If you want to understand why American men dressed the way they did from 1900 to 2000 — why the lawyer in Chicago and the professor at Harvard and the banker in New York wore slight variations of the same thing — Brooks Brothers history is the answer. They set the template. Everyone else either copied it, rejected it, or both.
That’s what 208 years buys you. Not fashion, not novelty. A vocabulary of garments that other people have to reckon with whether they want to or not.
In Seoul: The OCBD and the Sack Suit Continue
Brooks Brothers has a Seoul presence — a Cheongdam flagship, a counter at Lotte Main, outposts in Busan, and an outlet at Gijang. But the stores today operate under SPARC Group’s license, and the modern catalog isn’t built around the 1900 Original Polo Button-Down or the 1901 Number One Sack Suit with the fidelity those garments deserve. The hanger-appeal of the 2026 showroom and the architectural specifics of the founding archetypes are two different conversations.
The two garments that define Brooks Brothers history — the Original Polo Button-Down Oxford and the Number One Sack Suit — are made in Seoul today by Renacts. Not as a tribute, not as a costume. Built to the same specifications the 1900 Brooks Brothers factory would have recognised: unlined collar with roll, 3/2 lapel, natural shoulder, undarted body.

The Renacts Ivy OCBD Shirt follows the architecture Brooks Brothers introduced in 1900: unlined button-down collar, front placket, pocket on the chest, box pleat in the back, single-needle side seams. The fabric is oxford cloth — the same basket-weave Brooks popularized in the American market.

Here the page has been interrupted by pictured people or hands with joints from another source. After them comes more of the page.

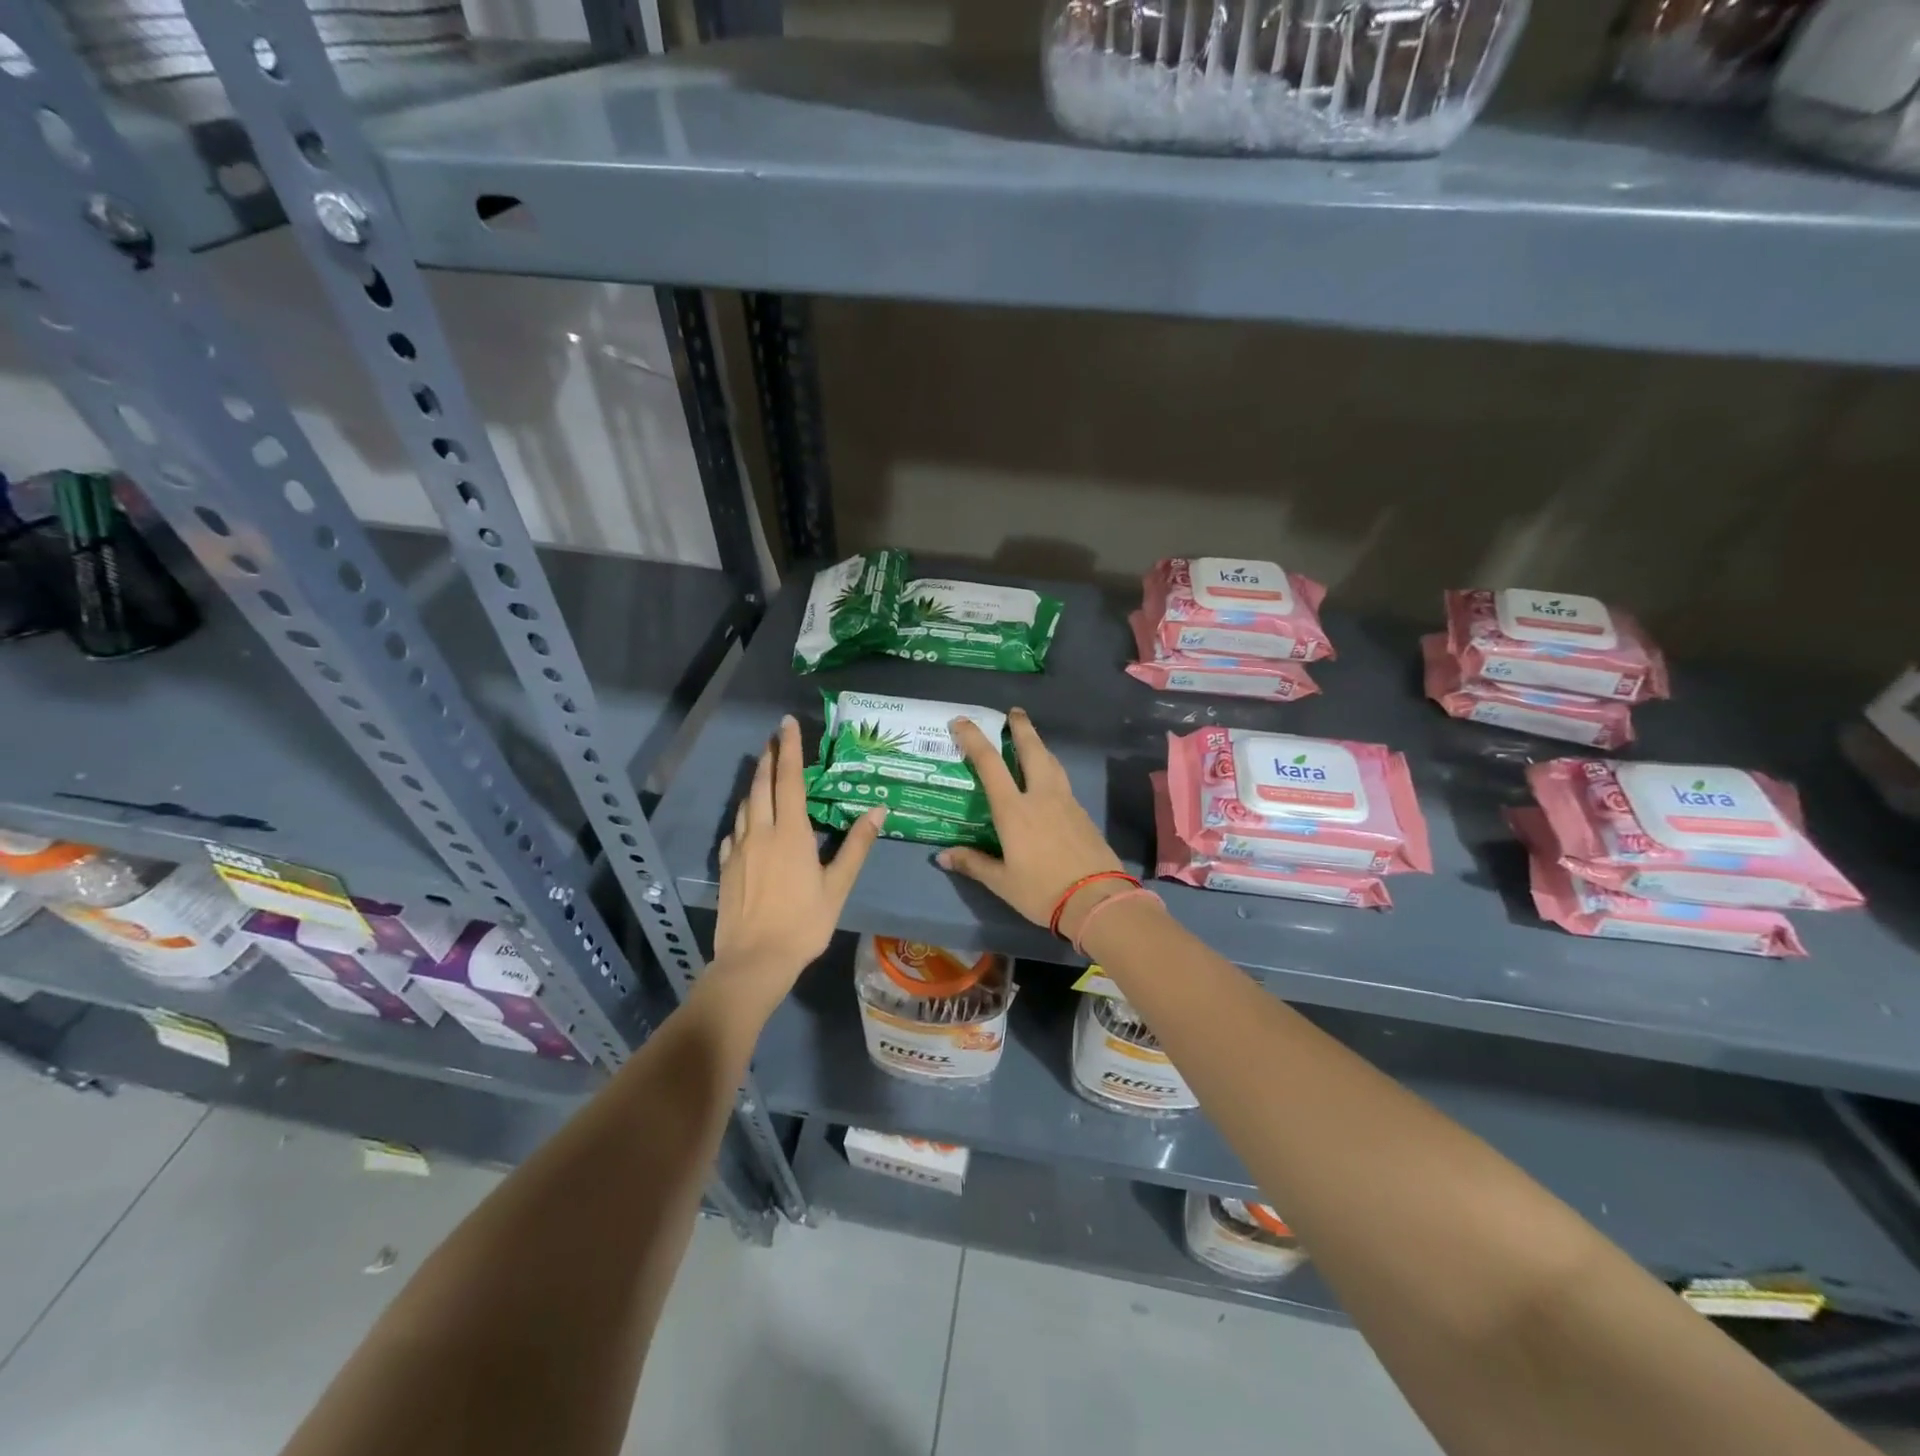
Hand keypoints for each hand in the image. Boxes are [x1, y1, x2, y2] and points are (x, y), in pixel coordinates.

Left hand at [715, 716, 881, 991]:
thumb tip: (879, 809)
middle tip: (774, 738)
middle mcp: (760, 832)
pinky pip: (734, 832)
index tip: (786, 723)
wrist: (754, 961)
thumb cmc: (803, 923)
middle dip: (769, 758)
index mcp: (790, 833)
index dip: (790, 749)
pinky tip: (747, 824)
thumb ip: (856, 845)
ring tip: (764, 774)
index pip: (790, 780)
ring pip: (745, 806)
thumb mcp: (838, 886)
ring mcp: (738, 850)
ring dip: (755, 785)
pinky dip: (743, 818)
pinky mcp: (726, 868)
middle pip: (762, 786)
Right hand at [938, 708, 1128, 942]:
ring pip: (1052, 762)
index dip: (974, 738)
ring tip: (1031, 739)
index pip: (990, 764)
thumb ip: (973, 864)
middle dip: (1021, 727)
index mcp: (1014, 810)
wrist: (1097, 900)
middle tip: (1014, 712)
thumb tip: (943, 856)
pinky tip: (1048, 778)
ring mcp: (1066, 802)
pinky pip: (1062, 780)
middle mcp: (1040, 796)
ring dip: (1039, 745)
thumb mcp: (1002, 882)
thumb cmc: (1042, 890)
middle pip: (1031, 750)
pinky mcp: (1082, 813)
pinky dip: (1051, 768)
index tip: (962, 721)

It comes in white and in oxford blue. Those are the two colors worth owning.

The sack suit side of the lineage goes through the Renacts Wool Sack Cut Blazer and its matching Wool Piped Stem Trousers. Paired together, it is a direct inheritor of the 1901 Number One Sack Suit silhouette: three-button front with 3/2 roll, natural shoulder, undarted body, straight trouser line from knee to hem. The team wears it themselves — both versions of it.

The grey suit is the quiet workhorse — structurally identical to the 1901 cut but in a colour that is easier to commute in and harder to stain. Sixteen members of the Renacts team wore it together for the “Legacy” editorial, photographed against a neutral wall, with black ties. No styling tricks. The cut does the work.

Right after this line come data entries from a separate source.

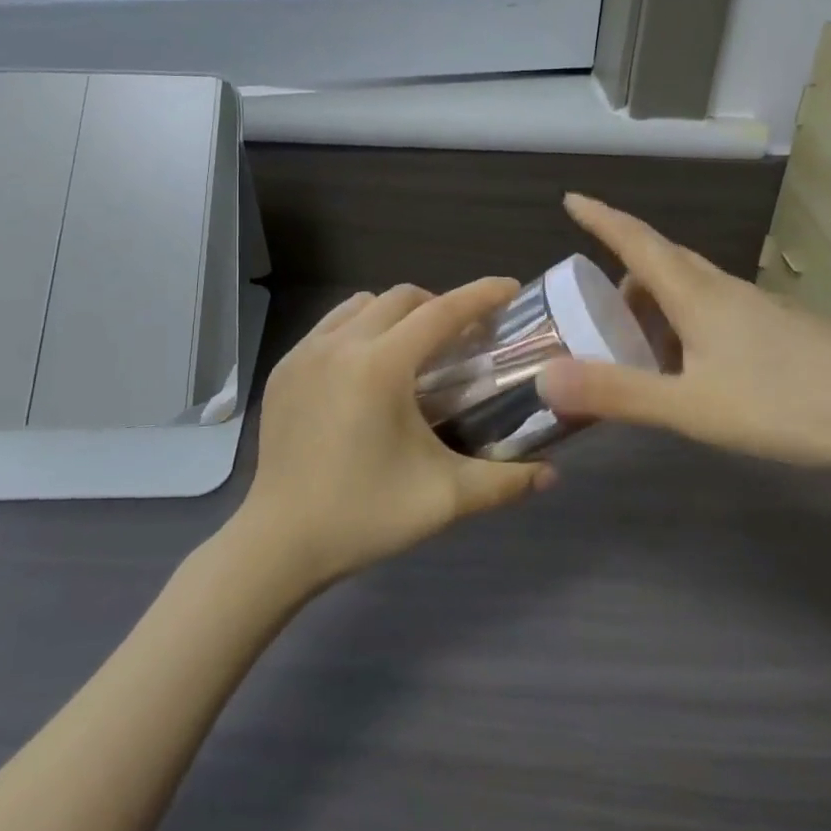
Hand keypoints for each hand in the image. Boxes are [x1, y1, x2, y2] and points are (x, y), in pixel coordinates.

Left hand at [234, 279, 556, 592]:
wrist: (280, 542)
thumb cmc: (364, 516)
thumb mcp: (444, 499)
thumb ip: (504, 481)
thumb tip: (551, 473)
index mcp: (380, 366)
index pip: (441, 313)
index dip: (480, 296)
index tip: (510, 288)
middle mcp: (340, 345)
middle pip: (401, 298)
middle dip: (439, 305)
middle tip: (461, 338)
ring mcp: (304, 353)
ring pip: (361, 305)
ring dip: (396, 314)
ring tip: (413, 350)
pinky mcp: (283, 369)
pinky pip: (330, 327)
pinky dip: (359, 329)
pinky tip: (367, 370)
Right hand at [538, 194, 830, 488]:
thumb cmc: (787, 405)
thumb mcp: (691, 408)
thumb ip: (617, 393)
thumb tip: (543, 378)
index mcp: (697, 296)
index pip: (637, 241)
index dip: (601, 219)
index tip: (571, 199)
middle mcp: (726, 291)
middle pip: (663, 263)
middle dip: (623, 272)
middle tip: (593, 302)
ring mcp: (760, 310)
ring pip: (692, 292)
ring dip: (655, 306)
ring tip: (636, 348)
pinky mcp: (783, 333)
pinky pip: (717, 314)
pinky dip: (687, 327)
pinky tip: (693, 371)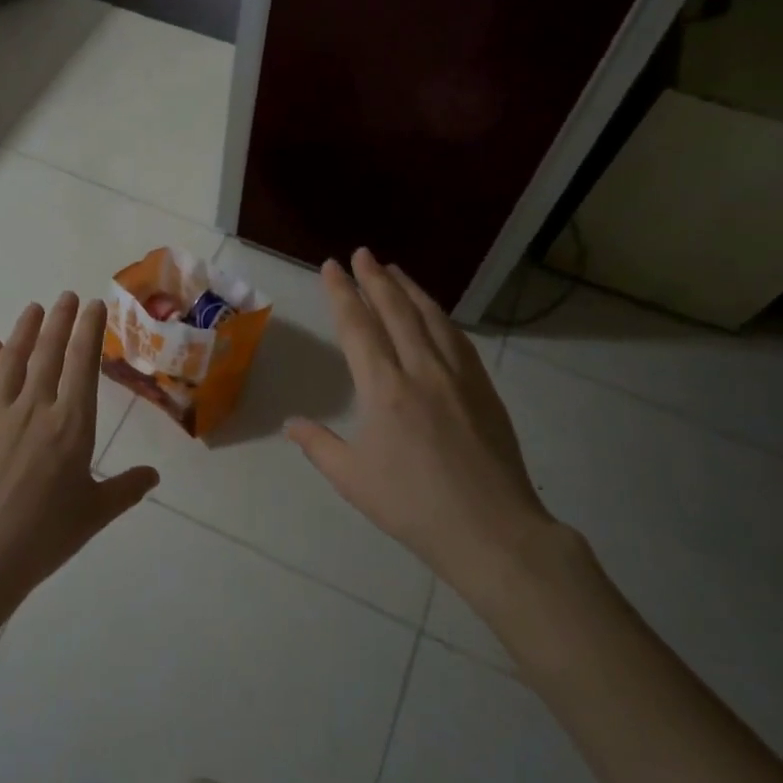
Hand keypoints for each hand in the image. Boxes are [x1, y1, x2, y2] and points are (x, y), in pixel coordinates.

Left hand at [0, 292, 158, 606]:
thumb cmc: (46, 536)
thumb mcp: (95, 514)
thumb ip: (126, 488)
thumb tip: (154, 475)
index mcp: (72, 425)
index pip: (83, 365)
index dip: (89, 331)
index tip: (93, 306)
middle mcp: (35, 409)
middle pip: (49, 353)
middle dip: (60, 320)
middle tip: (66, 296)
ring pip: (12, 361)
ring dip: (25, 331)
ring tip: (34, 308)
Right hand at [287, 249, 561, 607]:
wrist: (491, 530)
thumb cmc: (413, 506)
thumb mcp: (353, 479)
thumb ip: (318, 445)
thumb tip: (291, 423)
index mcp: (385, 389)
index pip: (358, 327)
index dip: (342, 293)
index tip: (332, 267)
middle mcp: (421, 370)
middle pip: (396, 311)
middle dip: (375, 278)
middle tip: (362, 253)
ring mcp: (458, 377)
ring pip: (431, 318)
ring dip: (410, 290)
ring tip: (394, 270)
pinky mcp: (483, 389)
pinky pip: (457, 339)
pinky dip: (440, 316)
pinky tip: (434, 313)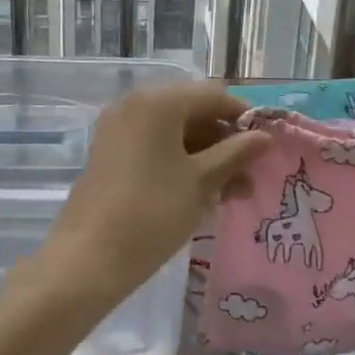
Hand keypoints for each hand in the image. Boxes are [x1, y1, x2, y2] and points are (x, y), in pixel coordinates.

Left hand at [42, 81, 270, 309]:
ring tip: (231, 195)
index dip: (243, 118)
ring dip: (206, 156)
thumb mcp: (202, 182)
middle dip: (225, 142)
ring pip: (174, 133)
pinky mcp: (110, 154)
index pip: (213, 96)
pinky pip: (154, 147)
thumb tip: (265, 137)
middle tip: (249, 176)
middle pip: (193, 112)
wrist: (88, 259)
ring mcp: (118, 129)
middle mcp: (135, 105)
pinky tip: (200, 194)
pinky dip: (180, 163)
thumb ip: (236, 153)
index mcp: (158, 102)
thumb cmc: (153, 212)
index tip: (266, 146)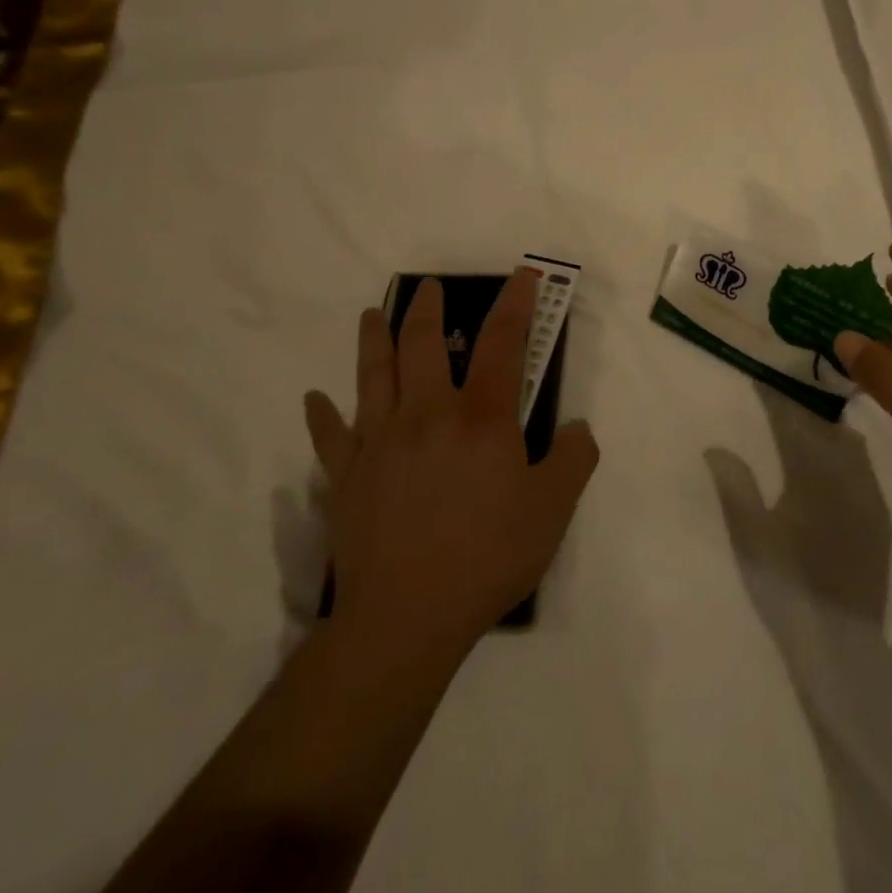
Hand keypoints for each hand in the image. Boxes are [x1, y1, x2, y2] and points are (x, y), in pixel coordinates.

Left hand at [302, 271, 598, 657]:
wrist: (407, 616)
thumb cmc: (488, 556)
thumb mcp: (553, 510)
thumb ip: (574, 459)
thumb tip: (576, 428)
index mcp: (482, 417)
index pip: (504, 343)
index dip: (516, 304)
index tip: (521, 276)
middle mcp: (428, 414)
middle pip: (424, 344)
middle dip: (428, 308)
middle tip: (427, 286)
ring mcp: (380, 442)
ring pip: (373, 375)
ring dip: (373, 339)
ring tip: (372, 313)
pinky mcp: (346, 477)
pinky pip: (330, 437)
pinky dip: (322, 415)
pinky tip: (315, 399)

Swap grey suit for navy blazer and grey trousers, swap the black tie for a regimental rep, and you have the other half of the Brooks Brothers canon. Same team, same cut, different colour code. This is the configuration a 1955 Yale senior would wear to class, a 1965 Wall Street banker to a client lunch, and a 2026 Renacts customer in Seoul — with essentially no edits.

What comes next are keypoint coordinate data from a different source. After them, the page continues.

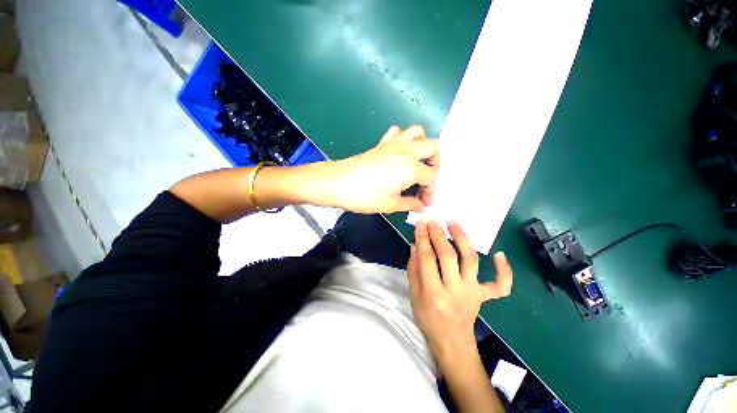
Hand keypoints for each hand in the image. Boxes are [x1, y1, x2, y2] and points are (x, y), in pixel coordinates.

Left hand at [324, 125, 439, 213]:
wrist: (337, 183)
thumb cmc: (365, 196)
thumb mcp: (390, 205)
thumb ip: (410, 204)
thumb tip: (420, 206)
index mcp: (411, 168)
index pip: (431, 177)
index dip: (430, 192)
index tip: (424, 202)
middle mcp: (406, 151)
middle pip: (433, 147)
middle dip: (436, 163)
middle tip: (427, 178)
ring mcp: (393, 143)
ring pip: (417, 132)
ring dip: (422, 145)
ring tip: (418, 161)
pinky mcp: (381, 143)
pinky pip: (397, 132)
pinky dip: (403, 138)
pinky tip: (399, 152)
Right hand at [407, 220, 512, 356]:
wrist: (452, 342)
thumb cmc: (428, 319)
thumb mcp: (413, 296)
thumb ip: (414, 270)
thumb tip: (415, 246)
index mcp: (433, 293)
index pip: (427, 258)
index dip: (423, 238)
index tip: (421, 223)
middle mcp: (455, 290)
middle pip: (448, 256)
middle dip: (439, 235)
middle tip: (434, 220)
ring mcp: (473, 292)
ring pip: (471, 260)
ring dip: (463, 239)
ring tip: (455, 223)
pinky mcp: (484, 296)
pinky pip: (501, 286)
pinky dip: (505, 271)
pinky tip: (500, 255)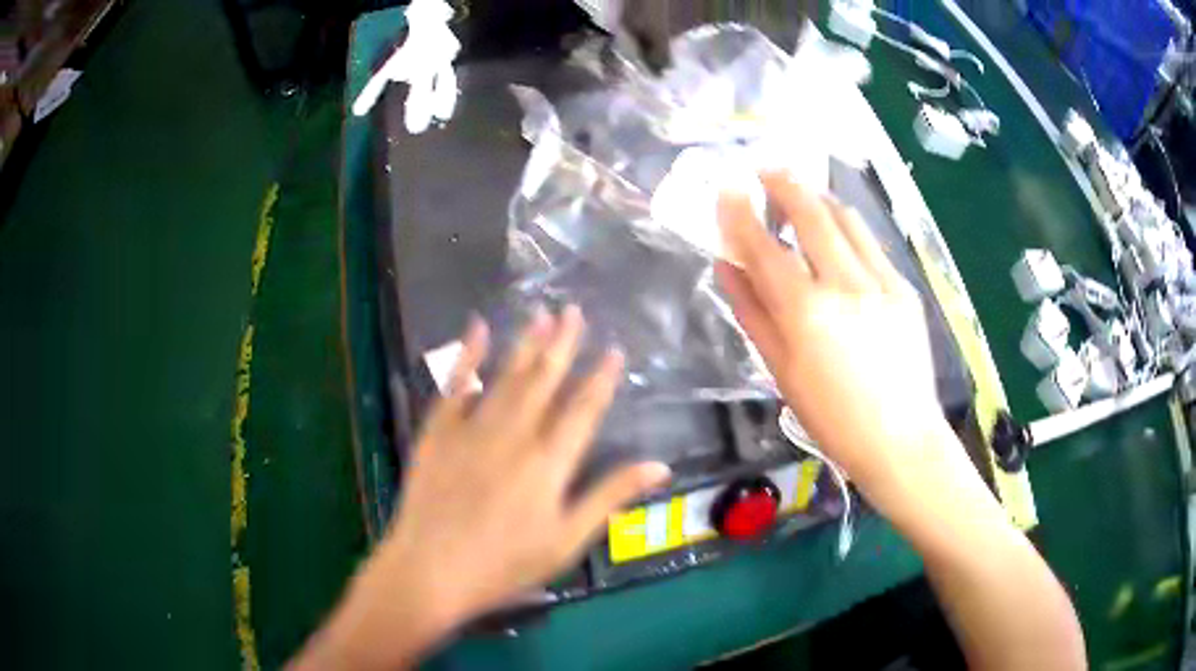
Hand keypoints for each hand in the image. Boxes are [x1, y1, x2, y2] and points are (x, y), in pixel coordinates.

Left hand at [383, 308, 667, 619]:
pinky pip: (455, 384)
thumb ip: (610, 497)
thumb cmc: (505, 564)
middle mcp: (514, 434)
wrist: (431, 570)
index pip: (583, 409)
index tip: (614, 350)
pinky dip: (467, 355)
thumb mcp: (567, 541)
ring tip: (541, 314)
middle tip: (574, 311)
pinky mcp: (438, 431)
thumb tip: (660, 465)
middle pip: (544, 380)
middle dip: (562, 344)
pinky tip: (477, 329)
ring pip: (506, 376)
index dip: (601, 378)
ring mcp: (472, 428)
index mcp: (549, 462)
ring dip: (525, 343)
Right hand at [716, 173, 958, 509]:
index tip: (727, 189)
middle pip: (811, 214)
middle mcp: (845, 284)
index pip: (764, 247)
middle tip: (768, 169)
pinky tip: (840, 234)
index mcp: (807, 312)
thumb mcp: (781, 371)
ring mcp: (881, 282)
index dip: (740, 214)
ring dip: (819, 199)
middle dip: (785, 184)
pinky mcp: (904, 289)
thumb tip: (727, 267)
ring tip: (804, 194)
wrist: (901, 438)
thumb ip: (752, 313)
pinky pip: (871, 244)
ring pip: (846, 220)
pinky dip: (848, 229)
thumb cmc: (832, 418)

We aren’t claiming Renacts invented any of this. We’re claiming the opposite. The OCBD is 126 years old, the sack suit is 125, and both are finished designs — the only thing left to do is make them correctly. If you want to try either in person, they are stocked at Gentlemens House in Yeonhui-dong, Seoul. The shirt John E. Brooks saw on a polo field in 1896 and the sack suit Brooks Brothers put in their 1901 catalog are still being made — in a Seoul atelier, by people who know exactly what they are.